History dictates that Sexton is unlikely to be able to complete five sets of 80 minutes across the entire tournament, meaning Carbery could find him tossed into an inferno without a moment's notice. Having played relatively little rugby since breaking his arm last November, the Italian match will allow him to get up to speed while also giving Ireland's running game a little more edge.
Wingers - Keith Earls and Jordan Larmour
Earls was starved of possession against France, but was ruthlessly efficient with whatever ball he did get, and deserves the chance to run riot against the Italians.

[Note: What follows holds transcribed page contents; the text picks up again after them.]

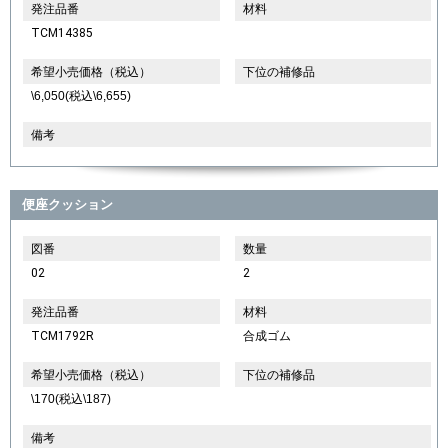
発注品番
材料
TCM14385
希望小売価格（税込）
下位の補修品
\6,050(税込\6,655)
備考
便座クッション
図番
数量
02
2
発注品番
材料
TCM1792R
合成ゴム
希望小売価格（税込）
下位の補修品
\170(税込\187)
備考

Larmour also deserves his opportunity to shine, with his selection on the wing away to Montpellier perhaps portending his Six Nations involvement. Reviews of Jacob Stockdale's Six Nations debut was skewed by his being conspicuously burned by Teddy Thomas, but that moment was the brutish crescendo of an enervating game in which he carried across short distances as a kind of auxiliary forward.

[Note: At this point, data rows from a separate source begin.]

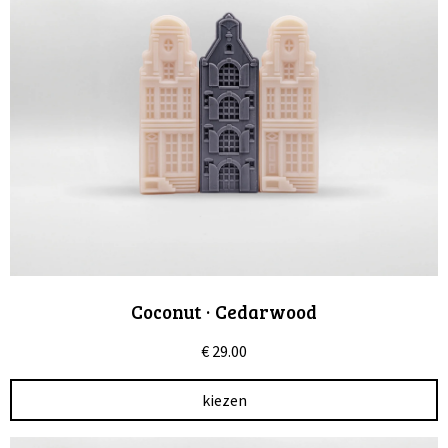
Coconut · Cedarwood
€
29.00
kiezen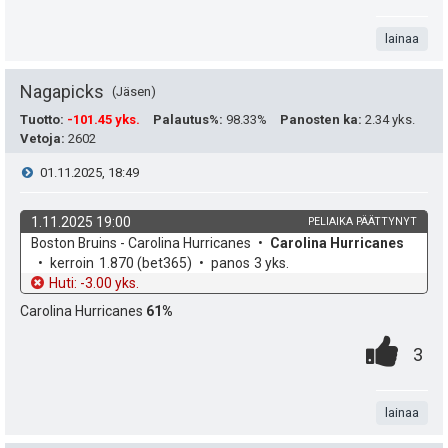
e
.
n
i
u
e
t
lainaa
s
t
n
a
t
Nagapicks
Jäsen
:
s
e
Tuotto
:
-101.45 yks.
Palautus%
:
98.33%
Panosten ka
:
2.34 yks.
ä
Vetoja
:
2602
a
i
V
01.11.2025, 18:49
:
s
t
i
i
1.11.2025 19:00
PELIAIKA PÄÄTTYNYT
ä
k
v
Boston Bruins - Carolina Hurricanes
Carolina Hurricanes
e
p
y
o
e
kerroin
1.870
(bet365)
panos
3 yks.
h
t
Huti: -3.00 yks.
e
s
h
d
o
Carolina Hurricanes
61%
e
u
t
t
0
.
P
3
k
i
e
.
n
i
u
e
t
lainaa
s
t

Stockdale should be on the bench and be given the opportunity to attack some of the space that will be available to him in the final quarter, but Larmour deserves the nod from the beginning.
Centres - Robbie Henshaw and Bundee Aki
Aki should be fit in spite of an Instagram post hinting otherwise, and if he is good to go, he should be given the chance to reprise the old Connacht center-partnership.

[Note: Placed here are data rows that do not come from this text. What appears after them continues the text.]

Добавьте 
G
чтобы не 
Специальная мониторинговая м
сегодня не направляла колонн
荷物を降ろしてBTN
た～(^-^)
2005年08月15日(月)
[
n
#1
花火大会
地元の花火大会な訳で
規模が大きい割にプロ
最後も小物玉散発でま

Half-backs - Johnny Sexton and Conor Murray
While there might be an argument to wrap both men in cotton wool, better to start them to give us all some peace of mind and keep on target for the bonus point. We'll ideally see Luke McGrath and either Ian Keatley or Joey Carbery at 10 by the 55-minute mark.
Props - Jack McGrath and Tadhg Furlong
Schmidt rotated his loosehead props for the Italian game last year, expect him to do the same this weekend. While Furlong is alongside Sexton and Murray in the irreplaceable category for Ireland, starting him is necessary in order to disabuse the Italians of any early hopes of an upset.
Hooker - Rory Best
The captain should be given the chance to play himself back into form after an indifferent performance in Paris.
Second-row- James Ryan and Iain Henderson
Schmidt made only two changes for the Italian game last year: at prop and at second-row. Henderson lost out on that occasion but should maintain his place this time around, to build his partnership with James Ryan.
Sexton-aside, Ryan was Ireland's best player against France, and will keep his place this weekend.
Flankers - Peter O'Mahony and Dan Leavy
By the mid-point of last year's Six Nations, Ireland's back-row had such depth that Peter O'Mahony couldn't force his way into it. Now, unfortunately, it's looking light - particularly at 7. Josh Van Der Flier will miss the rest of the season, with Sean O'Brien and Tommy O'Donnell also absent this weekend.
Leavy was impressive as Van Der Flier's replacement against France, and will play this weekend. O'Mahony was relatively quiet against France, and is unlikely to repeat that against the Italians.
Number 8 - CJ Stander
Stander followed a poor first-half in Paris with a barnstorming second, with few forwards as influential in rolling through 41 phases to give Sexton the platform to exhibit his genius. Stander ran in a hat-trick in last year's win in Rome, and while he may not repeat the feat in Dublin, he should play.
Cian Healy, Sean Cronin, and John Ryan should be the replacement front row, and expect all three to be on the pitch by the hour mark. Luke McGrath seems to be Schmidt's preferred choice to offer specialist cover for Conor Murray, while we are proposing Ian Keatley as the replacement out-half given that we're starting Joey Carbery at full-back.
Devin Toner should be the main to offer relief to one of his second-rows colleagues, with Jordi Murphy promoted from obscurity to cover the back-row.
Finally, we're keeping Jacob Stockdale in the squad, albeit off the bench.